#### Request:
Display each line of the records below that contains the word "slabs".

#### Records to process:
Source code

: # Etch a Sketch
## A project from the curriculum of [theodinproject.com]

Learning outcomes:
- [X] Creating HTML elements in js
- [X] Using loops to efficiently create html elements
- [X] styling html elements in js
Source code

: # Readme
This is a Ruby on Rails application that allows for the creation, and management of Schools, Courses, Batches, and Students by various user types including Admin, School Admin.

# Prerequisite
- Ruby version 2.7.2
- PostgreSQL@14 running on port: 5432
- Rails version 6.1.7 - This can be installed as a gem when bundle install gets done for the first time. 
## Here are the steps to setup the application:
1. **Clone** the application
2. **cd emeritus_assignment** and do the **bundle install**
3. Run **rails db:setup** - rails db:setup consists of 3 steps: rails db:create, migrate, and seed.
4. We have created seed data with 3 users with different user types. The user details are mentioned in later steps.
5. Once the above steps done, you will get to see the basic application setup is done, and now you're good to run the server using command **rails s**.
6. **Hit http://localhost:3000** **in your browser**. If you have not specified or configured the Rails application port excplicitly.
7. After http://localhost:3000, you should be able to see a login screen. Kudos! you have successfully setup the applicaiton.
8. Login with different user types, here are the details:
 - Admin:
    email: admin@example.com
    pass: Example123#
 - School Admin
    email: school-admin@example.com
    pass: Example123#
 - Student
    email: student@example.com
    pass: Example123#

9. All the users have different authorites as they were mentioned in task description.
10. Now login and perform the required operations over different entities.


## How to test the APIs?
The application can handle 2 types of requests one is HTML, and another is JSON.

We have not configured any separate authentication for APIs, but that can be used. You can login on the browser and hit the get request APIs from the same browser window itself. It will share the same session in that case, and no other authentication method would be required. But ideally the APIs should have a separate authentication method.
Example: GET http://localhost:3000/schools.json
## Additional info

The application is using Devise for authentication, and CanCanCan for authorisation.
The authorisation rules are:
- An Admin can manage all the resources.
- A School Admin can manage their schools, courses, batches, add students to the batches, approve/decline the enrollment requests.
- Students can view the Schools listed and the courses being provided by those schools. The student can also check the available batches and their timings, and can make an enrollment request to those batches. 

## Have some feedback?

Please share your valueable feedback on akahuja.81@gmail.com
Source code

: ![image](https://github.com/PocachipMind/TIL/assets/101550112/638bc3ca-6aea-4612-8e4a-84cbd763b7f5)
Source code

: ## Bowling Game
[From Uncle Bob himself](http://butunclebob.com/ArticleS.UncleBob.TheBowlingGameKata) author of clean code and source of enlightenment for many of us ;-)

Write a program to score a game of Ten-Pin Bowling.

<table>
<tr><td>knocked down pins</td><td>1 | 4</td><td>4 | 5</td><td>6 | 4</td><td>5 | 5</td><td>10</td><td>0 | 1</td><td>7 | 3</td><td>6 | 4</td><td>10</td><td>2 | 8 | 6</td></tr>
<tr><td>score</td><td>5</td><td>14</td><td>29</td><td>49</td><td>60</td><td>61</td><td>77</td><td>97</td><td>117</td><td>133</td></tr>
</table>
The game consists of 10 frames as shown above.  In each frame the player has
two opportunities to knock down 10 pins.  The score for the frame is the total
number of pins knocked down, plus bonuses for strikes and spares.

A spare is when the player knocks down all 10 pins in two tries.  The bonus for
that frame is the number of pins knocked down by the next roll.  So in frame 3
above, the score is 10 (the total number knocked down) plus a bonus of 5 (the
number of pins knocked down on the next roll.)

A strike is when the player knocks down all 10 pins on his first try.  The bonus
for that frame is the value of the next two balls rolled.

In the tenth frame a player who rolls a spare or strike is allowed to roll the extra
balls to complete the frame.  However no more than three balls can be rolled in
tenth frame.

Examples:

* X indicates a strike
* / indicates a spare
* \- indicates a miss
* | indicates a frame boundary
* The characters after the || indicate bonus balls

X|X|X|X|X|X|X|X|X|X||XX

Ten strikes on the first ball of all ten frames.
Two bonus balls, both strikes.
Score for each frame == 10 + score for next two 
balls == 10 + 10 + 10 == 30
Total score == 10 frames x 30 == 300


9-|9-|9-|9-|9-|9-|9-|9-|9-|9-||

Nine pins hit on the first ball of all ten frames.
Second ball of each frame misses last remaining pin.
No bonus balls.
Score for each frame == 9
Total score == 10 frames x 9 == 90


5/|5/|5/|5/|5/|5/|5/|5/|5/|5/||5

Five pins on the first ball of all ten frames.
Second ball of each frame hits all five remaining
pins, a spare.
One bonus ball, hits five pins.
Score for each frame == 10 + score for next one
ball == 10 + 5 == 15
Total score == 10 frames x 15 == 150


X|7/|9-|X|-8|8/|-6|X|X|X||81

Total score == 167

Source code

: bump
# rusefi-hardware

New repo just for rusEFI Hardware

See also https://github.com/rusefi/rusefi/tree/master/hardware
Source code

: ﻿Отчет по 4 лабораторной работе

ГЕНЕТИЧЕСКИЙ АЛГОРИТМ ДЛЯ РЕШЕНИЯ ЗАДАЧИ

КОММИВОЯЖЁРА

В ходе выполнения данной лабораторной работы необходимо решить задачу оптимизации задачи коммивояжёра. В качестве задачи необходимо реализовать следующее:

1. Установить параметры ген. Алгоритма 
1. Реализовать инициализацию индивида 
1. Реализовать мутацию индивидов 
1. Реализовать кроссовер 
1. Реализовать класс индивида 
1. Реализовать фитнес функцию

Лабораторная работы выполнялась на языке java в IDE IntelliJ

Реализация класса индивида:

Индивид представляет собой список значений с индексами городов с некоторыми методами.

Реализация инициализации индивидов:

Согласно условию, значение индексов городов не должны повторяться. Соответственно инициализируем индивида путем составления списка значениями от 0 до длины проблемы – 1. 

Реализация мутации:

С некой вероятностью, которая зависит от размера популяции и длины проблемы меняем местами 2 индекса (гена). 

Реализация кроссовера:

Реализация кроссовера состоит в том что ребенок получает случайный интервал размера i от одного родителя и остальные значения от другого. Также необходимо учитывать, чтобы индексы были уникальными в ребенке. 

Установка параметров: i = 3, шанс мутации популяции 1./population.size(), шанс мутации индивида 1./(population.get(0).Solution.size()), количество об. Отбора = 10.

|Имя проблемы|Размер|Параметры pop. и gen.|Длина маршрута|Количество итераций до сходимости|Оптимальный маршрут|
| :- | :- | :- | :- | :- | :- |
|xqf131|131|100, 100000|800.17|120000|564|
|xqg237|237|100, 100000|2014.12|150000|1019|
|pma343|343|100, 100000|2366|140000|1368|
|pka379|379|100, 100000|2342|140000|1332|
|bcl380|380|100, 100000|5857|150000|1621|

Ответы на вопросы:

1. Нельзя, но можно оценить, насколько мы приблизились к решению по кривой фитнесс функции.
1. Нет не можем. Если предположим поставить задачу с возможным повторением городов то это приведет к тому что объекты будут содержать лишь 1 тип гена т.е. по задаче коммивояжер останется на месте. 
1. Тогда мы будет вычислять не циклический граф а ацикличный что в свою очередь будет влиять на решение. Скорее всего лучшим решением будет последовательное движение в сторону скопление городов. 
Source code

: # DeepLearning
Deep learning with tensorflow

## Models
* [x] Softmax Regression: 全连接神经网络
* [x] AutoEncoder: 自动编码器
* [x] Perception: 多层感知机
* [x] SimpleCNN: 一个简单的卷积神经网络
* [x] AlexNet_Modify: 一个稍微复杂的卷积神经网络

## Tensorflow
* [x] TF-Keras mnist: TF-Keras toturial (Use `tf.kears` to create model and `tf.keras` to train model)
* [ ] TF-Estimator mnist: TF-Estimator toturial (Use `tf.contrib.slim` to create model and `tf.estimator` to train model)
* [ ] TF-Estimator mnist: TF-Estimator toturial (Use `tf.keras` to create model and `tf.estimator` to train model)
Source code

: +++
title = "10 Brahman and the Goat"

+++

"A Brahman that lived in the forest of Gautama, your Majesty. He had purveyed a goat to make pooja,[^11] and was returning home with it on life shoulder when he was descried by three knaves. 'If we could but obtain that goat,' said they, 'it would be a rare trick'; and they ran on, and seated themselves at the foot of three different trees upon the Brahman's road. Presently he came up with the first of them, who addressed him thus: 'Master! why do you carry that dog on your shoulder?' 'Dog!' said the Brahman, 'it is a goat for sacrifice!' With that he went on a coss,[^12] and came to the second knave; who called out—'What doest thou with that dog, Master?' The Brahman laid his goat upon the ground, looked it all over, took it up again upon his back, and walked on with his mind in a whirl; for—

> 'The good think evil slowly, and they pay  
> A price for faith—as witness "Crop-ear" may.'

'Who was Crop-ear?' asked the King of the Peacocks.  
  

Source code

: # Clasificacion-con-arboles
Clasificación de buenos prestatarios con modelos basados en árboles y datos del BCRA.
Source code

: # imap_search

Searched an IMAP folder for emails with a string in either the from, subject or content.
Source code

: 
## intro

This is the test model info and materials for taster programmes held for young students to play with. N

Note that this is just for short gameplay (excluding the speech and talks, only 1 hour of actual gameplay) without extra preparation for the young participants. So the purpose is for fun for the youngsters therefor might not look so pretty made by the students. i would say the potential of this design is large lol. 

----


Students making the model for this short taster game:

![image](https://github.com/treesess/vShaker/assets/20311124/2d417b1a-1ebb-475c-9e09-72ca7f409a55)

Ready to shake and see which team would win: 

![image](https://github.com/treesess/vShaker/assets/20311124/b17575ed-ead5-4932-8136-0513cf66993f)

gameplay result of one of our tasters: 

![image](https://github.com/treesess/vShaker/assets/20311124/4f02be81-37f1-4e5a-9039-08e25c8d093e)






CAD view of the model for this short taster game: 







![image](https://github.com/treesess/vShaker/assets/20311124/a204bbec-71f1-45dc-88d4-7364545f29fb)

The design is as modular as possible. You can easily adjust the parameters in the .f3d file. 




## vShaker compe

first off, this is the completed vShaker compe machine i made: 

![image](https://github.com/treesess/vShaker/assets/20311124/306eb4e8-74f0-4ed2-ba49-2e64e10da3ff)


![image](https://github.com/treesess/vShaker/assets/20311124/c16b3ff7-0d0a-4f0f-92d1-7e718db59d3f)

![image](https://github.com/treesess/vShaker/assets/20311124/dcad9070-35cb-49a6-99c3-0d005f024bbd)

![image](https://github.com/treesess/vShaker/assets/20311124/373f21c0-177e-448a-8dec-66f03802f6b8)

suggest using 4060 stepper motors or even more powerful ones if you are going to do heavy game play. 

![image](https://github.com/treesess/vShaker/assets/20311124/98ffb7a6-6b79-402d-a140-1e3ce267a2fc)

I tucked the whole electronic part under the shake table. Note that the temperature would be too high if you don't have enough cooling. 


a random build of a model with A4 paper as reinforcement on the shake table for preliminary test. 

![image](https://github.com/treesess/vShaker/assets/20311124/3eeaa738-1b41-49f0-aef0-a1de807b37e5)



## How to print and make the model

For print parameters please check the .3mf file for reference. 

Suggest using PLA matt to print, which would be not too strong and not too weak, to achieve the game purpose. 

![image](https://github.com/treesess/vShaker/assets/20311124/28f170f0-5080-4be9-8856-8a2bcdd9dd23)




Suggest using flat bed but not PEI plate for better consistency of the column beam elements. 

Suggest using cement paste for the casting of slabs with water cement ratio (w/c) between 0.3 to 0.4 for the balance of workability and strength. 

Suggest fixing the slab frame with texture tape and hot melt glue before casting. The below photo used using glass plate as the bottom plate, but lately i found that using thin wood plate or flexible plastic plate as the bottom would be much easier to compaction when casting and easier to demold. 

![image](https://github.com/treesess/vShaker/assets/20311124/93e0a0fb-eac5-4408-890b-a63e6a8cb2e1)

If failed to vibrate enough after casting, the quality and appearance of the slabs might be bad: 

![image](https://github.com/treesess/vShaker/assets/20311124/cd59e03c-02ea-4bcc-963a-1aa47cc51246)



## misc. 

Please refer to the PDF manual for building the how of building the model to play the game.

#### Response for this exercise:
Suggest using cement paste for the casting of slabs with water cement ratio (w/c) between 0.3 to 0.4 for the balance of workability and strength. 
If failed to vibrate enough after casting, the quality and appearance of the slabs might be bad: 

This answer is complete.